── RECORDS TO PROCESS ──
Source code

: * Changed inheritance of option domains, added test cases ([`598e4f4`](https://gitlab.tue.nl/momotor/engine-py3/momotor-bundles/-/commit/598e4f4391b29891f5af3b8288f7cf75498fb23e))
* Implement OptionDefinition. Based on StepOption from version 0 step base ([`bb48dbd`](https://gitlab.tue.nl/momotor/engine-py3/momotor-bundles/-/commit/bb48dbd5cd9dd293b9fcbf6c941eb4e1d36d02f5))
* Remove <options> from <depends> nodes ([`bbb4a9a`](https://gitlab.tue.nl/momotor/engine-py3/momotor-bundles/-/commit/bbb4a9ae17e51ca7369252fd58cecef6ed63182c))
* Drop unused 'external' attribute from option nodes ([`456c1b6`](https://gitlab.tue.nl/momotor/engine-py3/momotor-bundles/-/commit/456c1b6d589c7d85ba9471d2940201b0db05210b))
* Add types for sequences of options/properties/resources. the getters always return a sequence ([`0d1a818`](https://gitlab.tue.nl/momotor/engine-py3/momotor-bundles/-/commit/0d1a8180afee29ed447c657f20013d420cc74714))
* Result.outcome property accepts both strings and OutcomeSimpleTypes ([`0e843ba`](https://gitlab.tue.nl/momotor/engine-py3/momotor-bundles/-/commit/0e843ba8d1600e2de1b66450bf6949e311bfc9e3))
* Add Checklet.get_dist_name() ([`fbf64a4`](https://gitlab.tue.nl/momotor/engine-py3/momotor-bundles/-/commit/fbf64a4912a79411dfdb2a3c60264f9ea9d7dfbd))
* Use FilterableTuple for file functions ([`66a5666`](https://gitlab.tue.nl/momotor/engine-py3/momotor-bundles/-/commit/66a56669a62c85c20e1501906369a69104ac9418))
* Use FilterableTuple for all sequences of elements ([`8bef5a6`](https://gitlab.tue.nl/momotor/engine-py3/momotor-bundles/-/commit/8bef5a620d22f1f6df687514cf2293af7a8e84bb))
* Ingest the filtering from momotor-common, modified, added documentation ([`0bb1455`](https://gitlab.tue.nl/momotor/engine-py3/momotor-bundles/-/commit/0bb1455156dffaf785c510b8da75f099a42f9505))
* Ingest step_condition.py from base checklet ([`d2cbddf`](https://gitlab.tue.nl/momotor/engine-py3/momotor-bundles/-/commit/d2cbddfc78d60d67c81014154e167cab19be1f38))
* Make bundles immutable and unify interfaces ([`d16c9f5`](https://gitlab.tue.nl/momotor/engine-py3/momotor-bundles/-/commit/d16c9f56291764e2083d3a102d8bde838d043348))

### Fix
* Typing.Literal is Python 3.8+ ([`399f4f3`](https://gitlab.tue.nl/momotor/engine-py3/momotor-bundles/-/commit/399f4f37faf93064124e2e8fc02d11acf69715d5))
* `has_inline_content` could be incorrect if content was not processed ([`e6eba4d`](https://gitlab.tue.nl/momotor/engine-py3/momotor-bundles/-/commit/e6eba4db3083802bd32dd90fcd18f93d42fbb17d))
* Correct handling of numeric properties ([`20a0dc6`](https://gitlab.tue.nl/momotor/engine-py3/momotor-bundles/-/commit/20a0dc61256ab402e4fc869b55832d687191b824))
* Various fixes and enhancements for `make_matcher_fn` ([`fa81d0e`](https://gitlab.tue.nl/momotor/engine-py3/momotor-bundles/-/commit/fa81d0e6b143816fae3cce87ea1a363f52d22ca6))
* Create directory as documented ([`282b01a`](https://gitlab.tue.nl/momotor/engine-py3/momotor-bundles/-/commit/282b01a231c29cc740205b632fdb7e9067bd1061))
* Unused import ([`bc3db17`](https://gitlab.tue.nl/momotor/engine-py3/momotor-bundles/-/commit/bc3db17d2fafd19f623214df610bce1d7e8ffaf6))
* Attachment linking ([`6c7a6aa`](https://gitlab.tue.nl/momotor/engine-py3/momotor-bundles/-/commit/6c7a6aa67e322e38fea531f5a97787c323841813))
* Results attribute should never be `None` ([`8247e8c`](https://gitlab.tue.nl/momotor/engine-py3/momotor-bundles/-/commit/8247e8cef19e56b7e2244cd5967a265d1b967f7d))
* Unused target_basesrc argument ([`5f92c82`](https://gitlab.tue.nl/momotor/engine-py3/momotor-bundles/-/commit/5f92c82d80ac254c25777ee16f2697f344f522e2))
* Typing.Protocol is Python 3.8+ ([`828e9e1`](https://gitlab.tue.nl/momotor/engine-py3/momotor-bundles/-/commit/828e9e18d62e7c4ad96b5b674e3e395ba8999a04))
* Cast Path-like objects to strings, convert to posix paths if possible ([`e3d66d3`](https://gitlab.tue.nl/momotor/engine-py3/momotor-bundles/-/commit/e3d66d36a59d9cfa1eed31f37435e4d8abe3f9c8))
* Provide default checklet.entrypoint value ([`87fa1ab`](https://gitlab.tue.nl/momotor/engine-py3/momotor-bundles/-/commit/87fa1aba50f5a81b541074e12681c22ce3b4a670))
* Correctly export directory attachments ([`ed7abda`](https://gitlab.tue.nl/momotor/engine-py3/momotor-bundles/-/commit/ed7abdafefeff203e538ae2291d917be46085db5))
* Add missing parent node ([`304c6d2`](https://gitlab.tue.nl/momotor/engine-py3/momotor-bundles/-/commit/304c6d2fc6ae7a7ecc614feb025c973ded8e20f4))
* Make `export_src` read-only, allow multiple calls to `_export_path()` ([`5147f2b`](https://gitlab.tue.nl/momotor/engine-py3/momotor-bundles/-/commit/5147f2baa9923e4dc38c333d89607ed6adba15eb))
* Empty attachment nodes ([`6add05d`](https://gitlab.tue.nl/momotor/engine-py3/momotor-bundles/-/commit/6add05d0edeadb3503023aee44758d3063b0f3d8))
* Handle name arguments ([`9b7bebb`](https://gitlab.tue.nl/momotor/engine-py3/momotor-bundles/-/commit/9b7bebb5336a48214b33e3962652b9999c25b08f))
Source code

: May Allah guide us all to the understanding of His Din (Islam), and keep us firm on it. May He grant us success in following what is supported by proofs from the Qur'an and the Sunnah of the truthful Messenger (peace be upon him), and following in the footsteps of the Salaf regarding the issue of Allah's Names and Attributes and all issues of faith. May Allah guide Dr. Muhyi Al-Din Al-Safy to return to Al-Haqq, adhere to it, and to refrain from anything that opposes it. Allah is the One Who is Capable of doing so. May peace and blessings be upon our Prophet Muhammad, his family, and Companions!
───
Please output exactly the lines between the one holding "Create directory as" and the one holding "Results attribute should" in the records above, inclusive, and nothing more.

▶ **TASK RESPONSE**
* Create directory as documented ([`282b01a`](https://gitlab.tue.nl/momotor/engine-py3/momotor-bundles/-/commit/282b01a231c29cc740205b632fdb7e9067bd1061))
* Unused import ([`bc3db17`](https://gitlab.tue.nl/momotor/engine-py3/momotor-bundles/-/commit/bc3db17d2fafd19f623214df610bce1d7e8ffaf6))
* Attachment linking ([`6c7a6aa`](https://gitlab.tue.nl/momotor/engine-py3/momotor-bundles/-/commit/6c7a6aa67e322e38fea531f5a97787c323841813))
* Results attribute should never be `None` ([`8247e8c`](https://gitlab.tue.nl/momotor/engine-py3/momotor-bundles/-/commit/8247e8cef19e56b7e2244cd5967a265d1b967f7d))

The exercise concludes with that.